"What have you there?" said the Prefect, so quietly that his companions did not even suspect him of a suspicion.
"A shelter—an old hovel where wood is stored for the winter," Monsieur Joseph answered truthfully; but his cheeks and eyes brightened a little, as if prepared for something more.
"Ah!" the Prefect only said, looking rather fixedly that way. "And where is this view of Lancilly?"
Both the uncle and nephew breathed more freely as they led him up the hill, through higher slopes of wood, then under some great branching oaks, here allowed to grow to their full size, and out into a rugged lane, winding on through wild hedges festooned with blackberries. Here, at the top, they looked straight across the valley to Lancilly, as it lay in the sunshine. Its high roofs flashing, it looked indeed the majestic centre of the country-side. Angelot gazed at it indifferently. Again the Prefect turned to him with his kind smile.

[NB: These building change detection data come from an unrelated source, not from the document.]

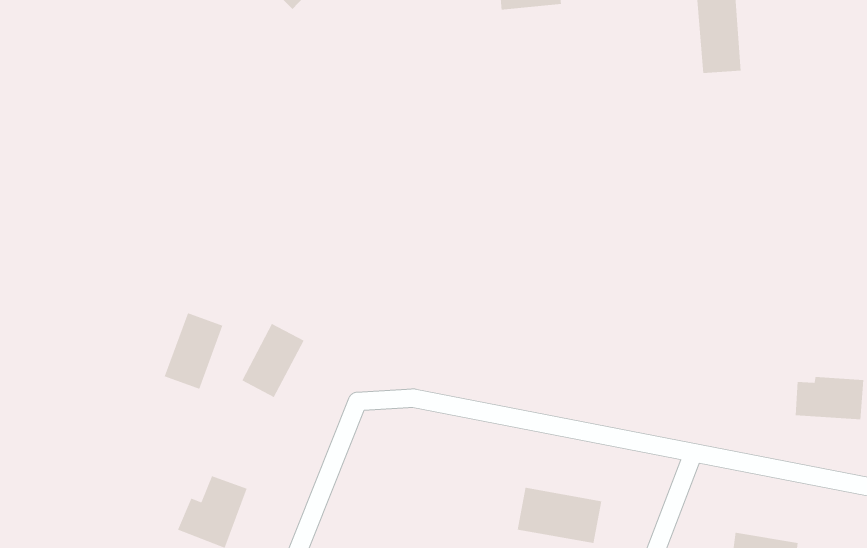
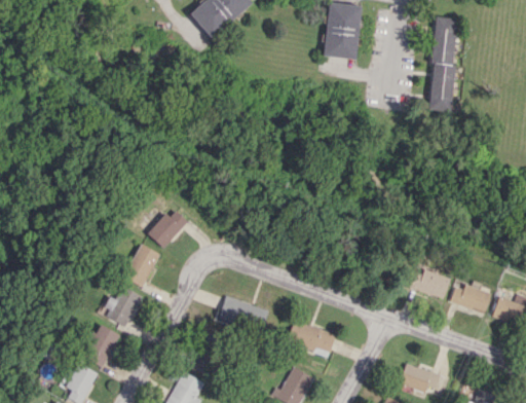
building: [164,313,223,389] -> [123,244,160,287]
building: none -> [408,269,449,298]
building: none -> [219,295,268,332]

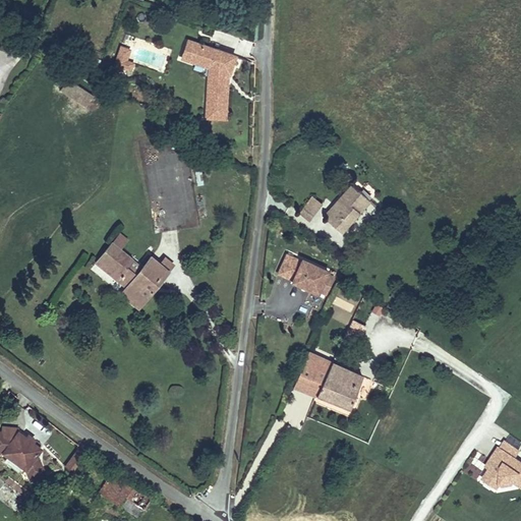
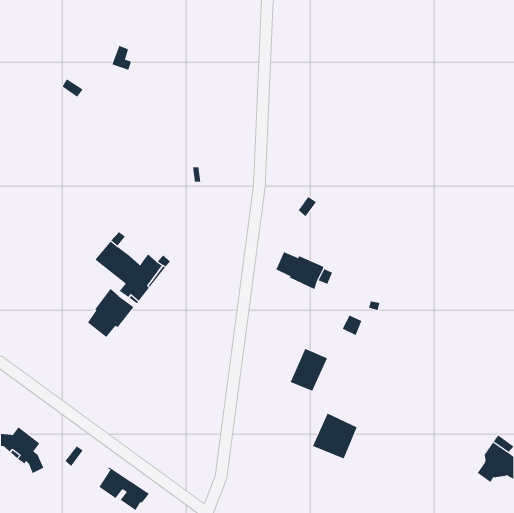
building: [190,44,236,121] -> none
building: [326,186,371,234] -> none
building: none -> [87,288,134,338]
building: [316,363,362,410] -> [312,413,357,459]

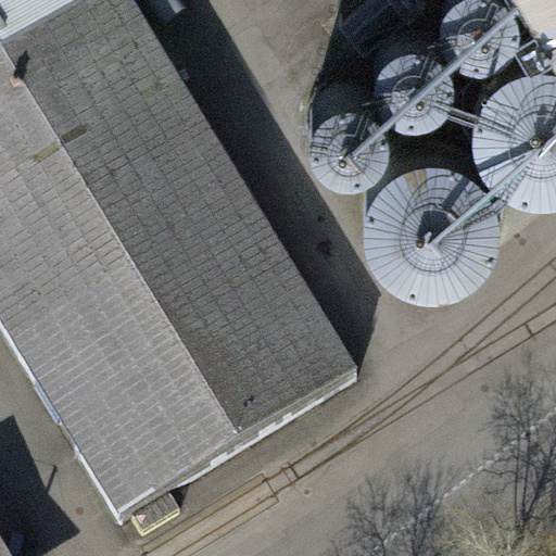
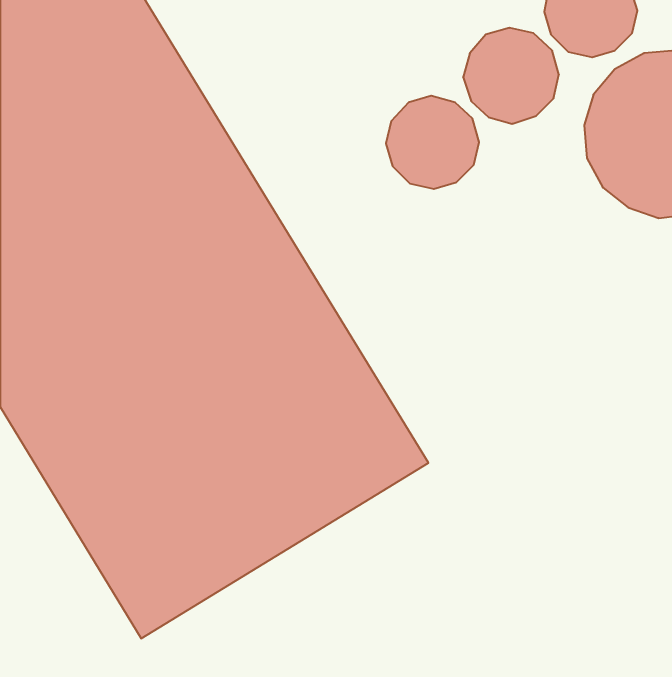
building: [375,137,509,271] -> none

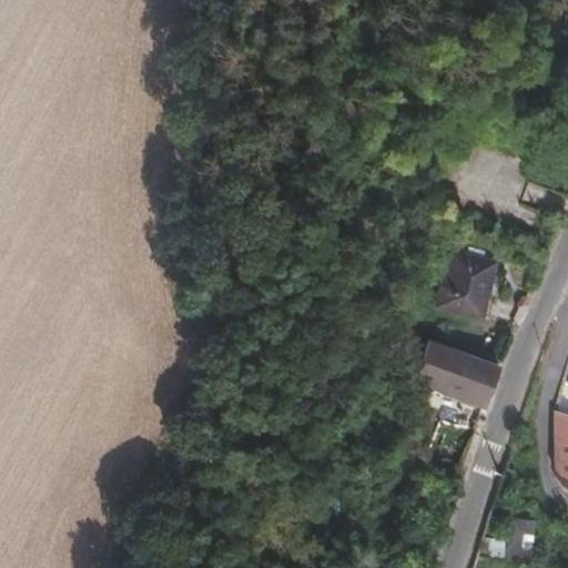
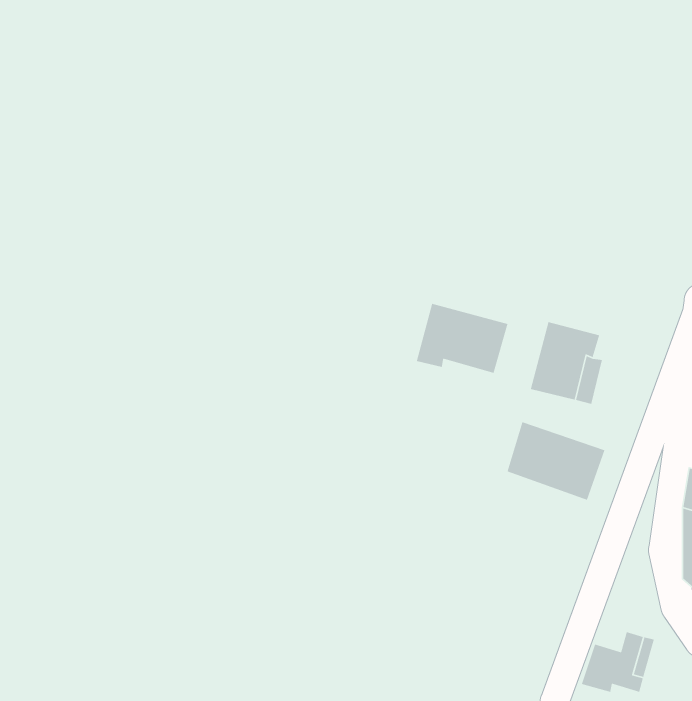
building: none -> [416,303,508,374]

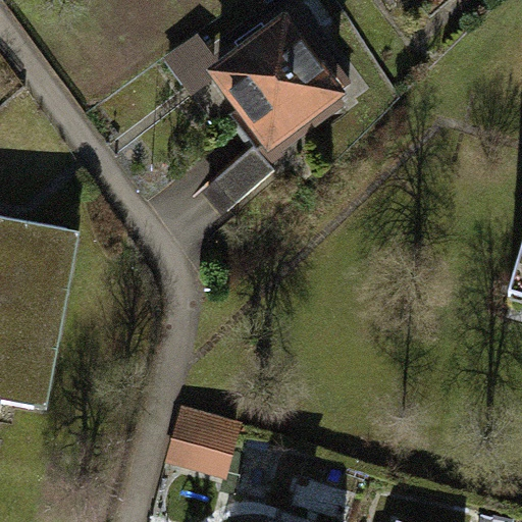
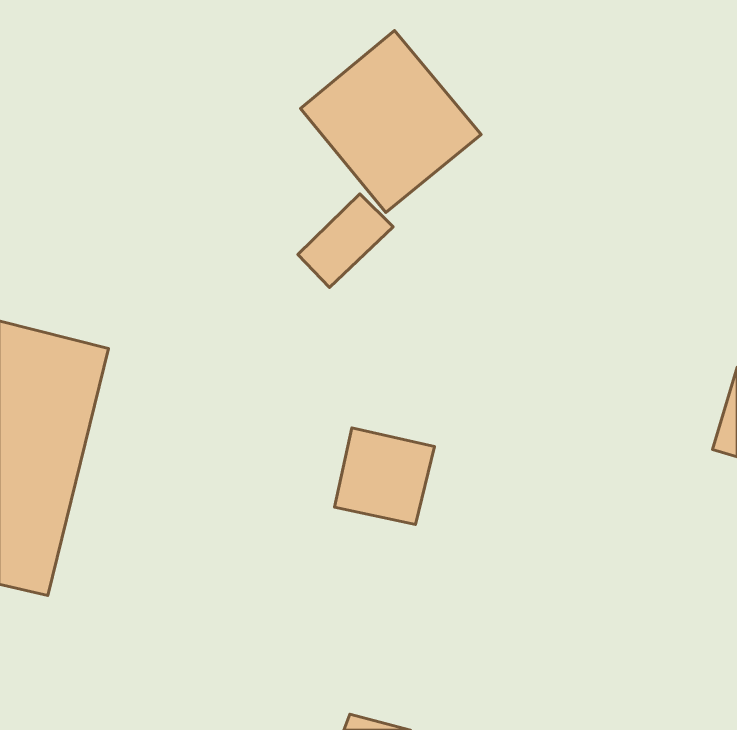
building: [176,401,247,469] -> [335,428,434,525]

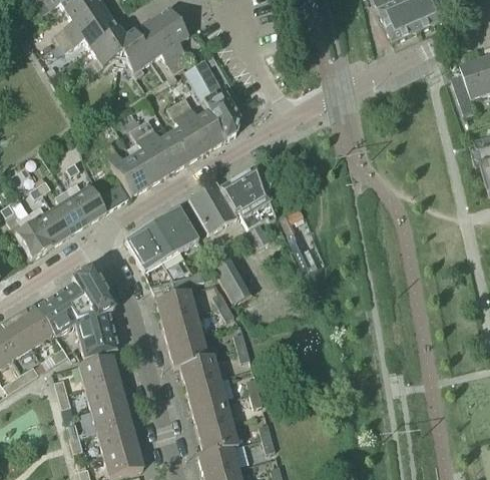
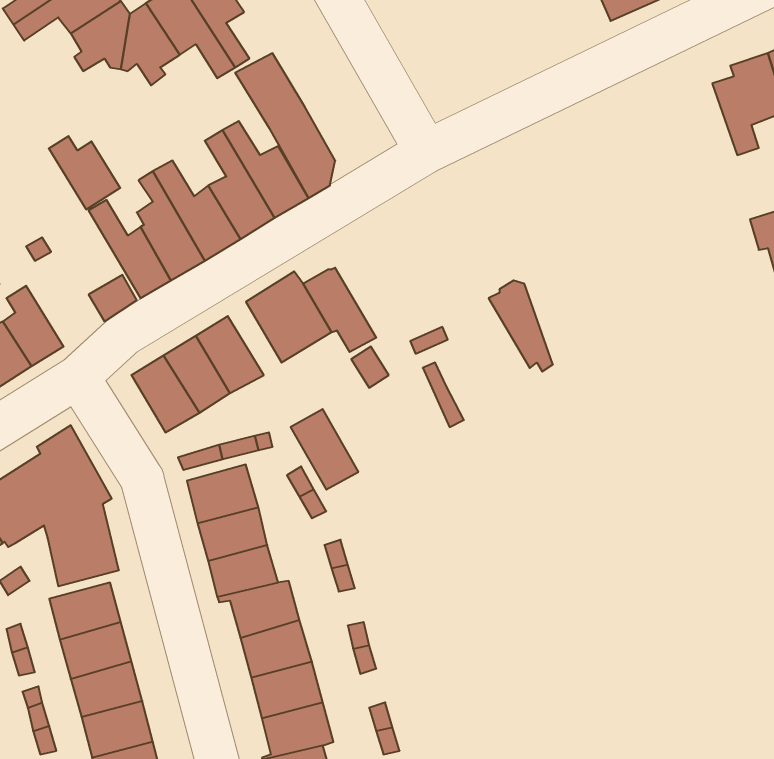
building: [239,169,276,220] -> [489,280,553,372]
building: [66,182,106,223] -> [49,136,120,209]

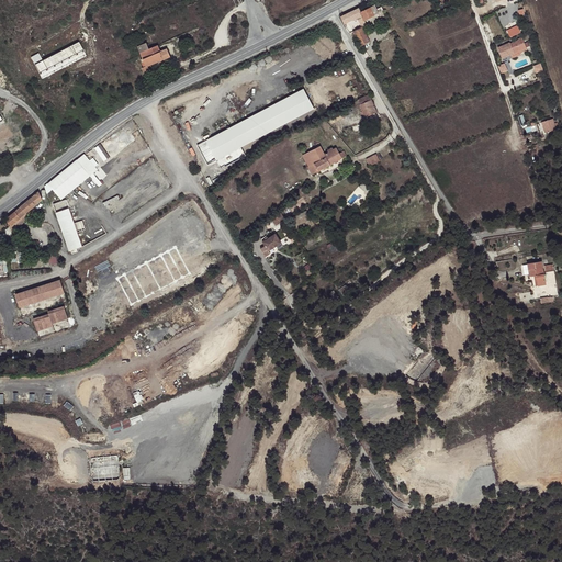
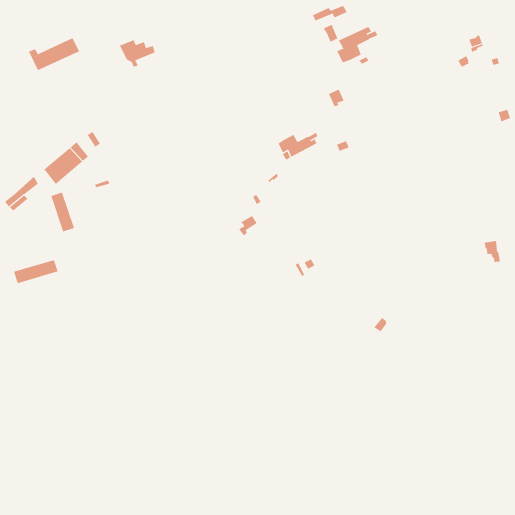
building: none -> [337,26,378,63]
building: [204,89,313,157] -> none
building: [33,308,67,334] -> none

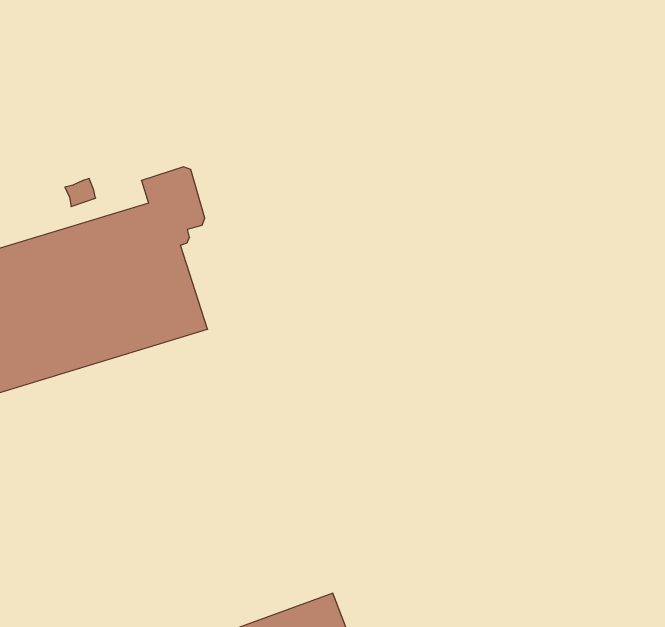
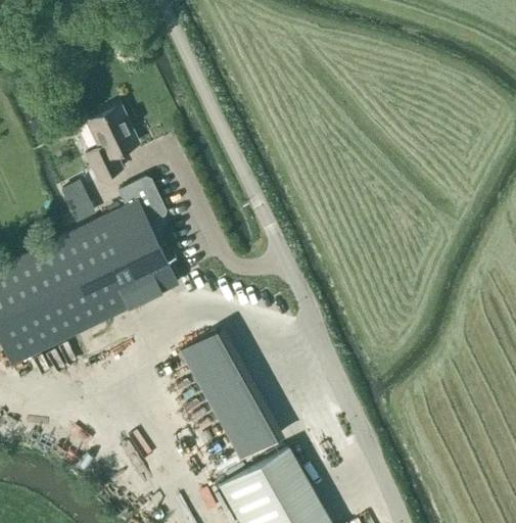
building: none -> [86,106,137,182]
building: none -> [180,329,280,459]

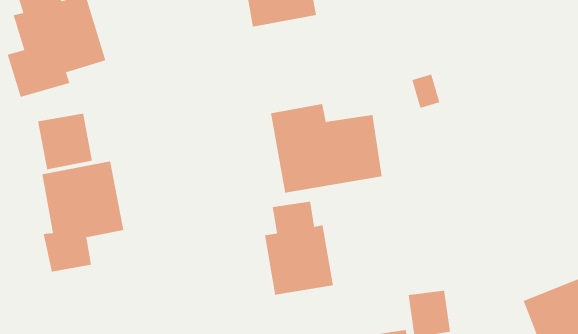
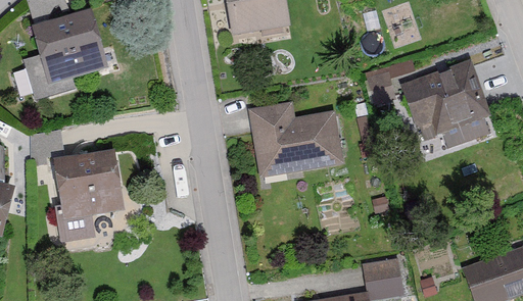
building: none -> [400,59,491,146]
building: [37,113,93,170] -> none
building: [264,201,334,296] -> none

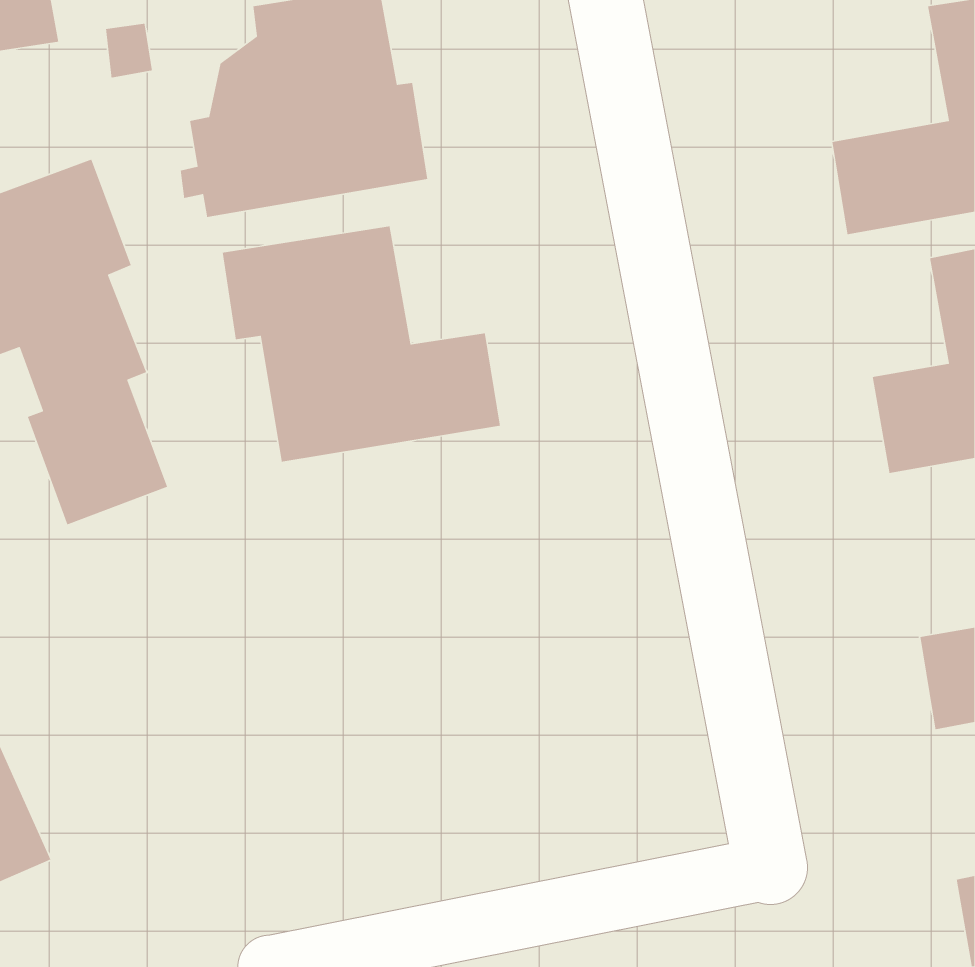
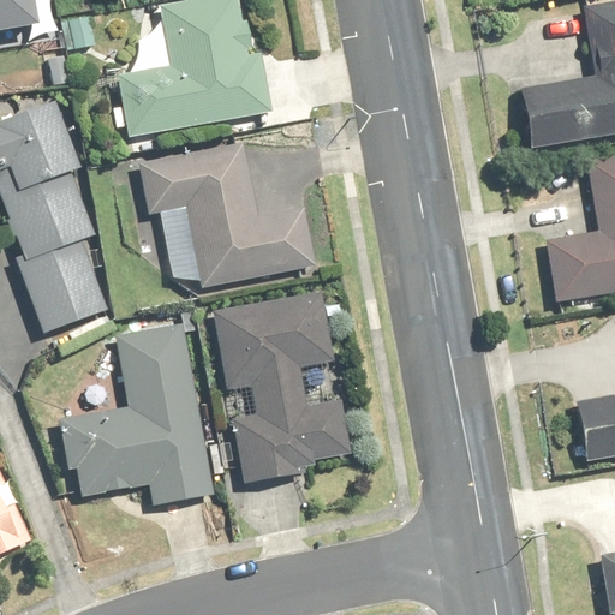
building: none -> [217,293,350,482]
building: none -> [60,323,214,506]

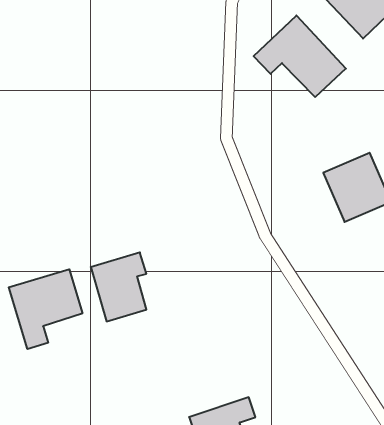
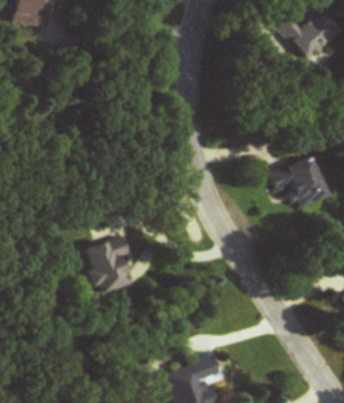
building: [254,15,346,97] -> none
building: [9,269,82,349] -> none

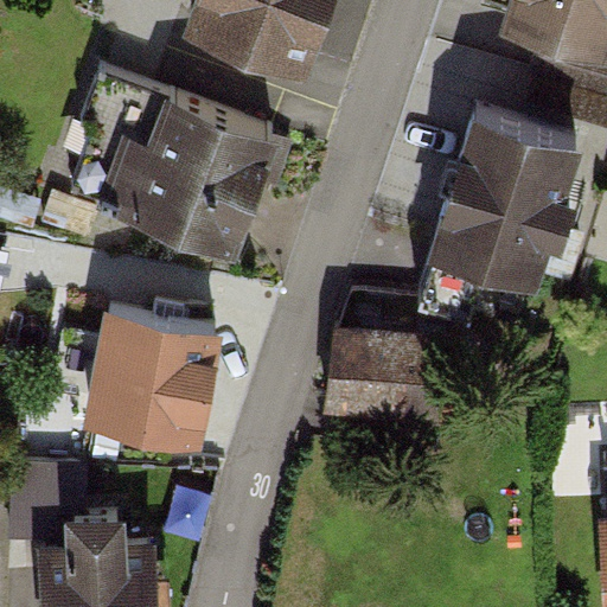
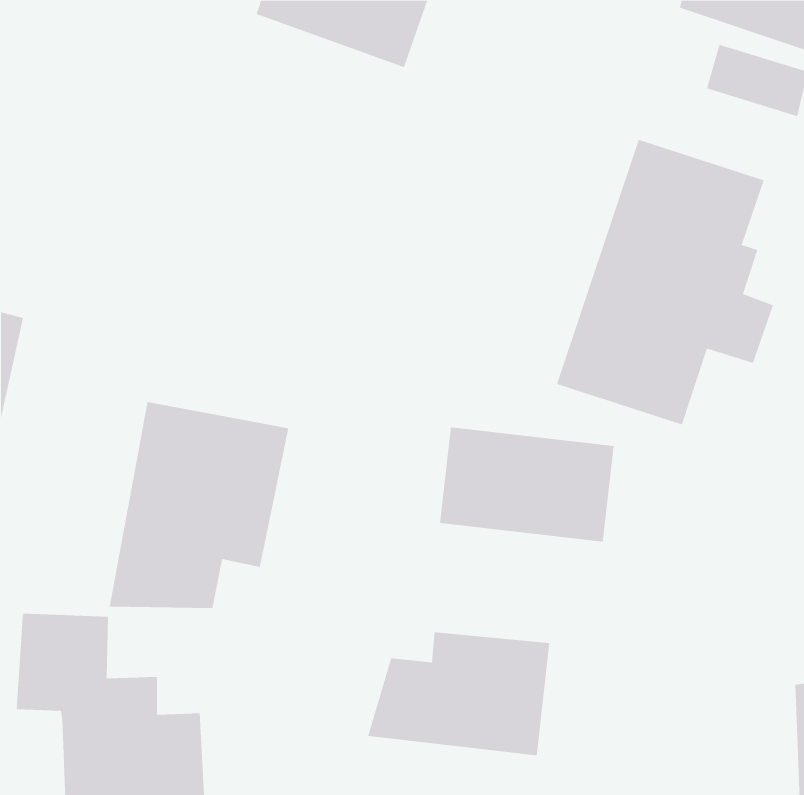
building: [76,69,277,247] -> none
building: none -> [368,631,550,756]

"It will be charming for you to have your cousins there. They will reconcile you to the powers that be."
Angelot answered: "I have no quarrel with the powers that be, monsieur, as long as you represent them. As to life, I want no change. Give me a gun and set me on a moor with my uncle. There we are!"
"If I thought your uncle was quite so easily satisfied!" the Prefect said, and his look, as he turned to Monsieur Joseph, was a little enigmatical.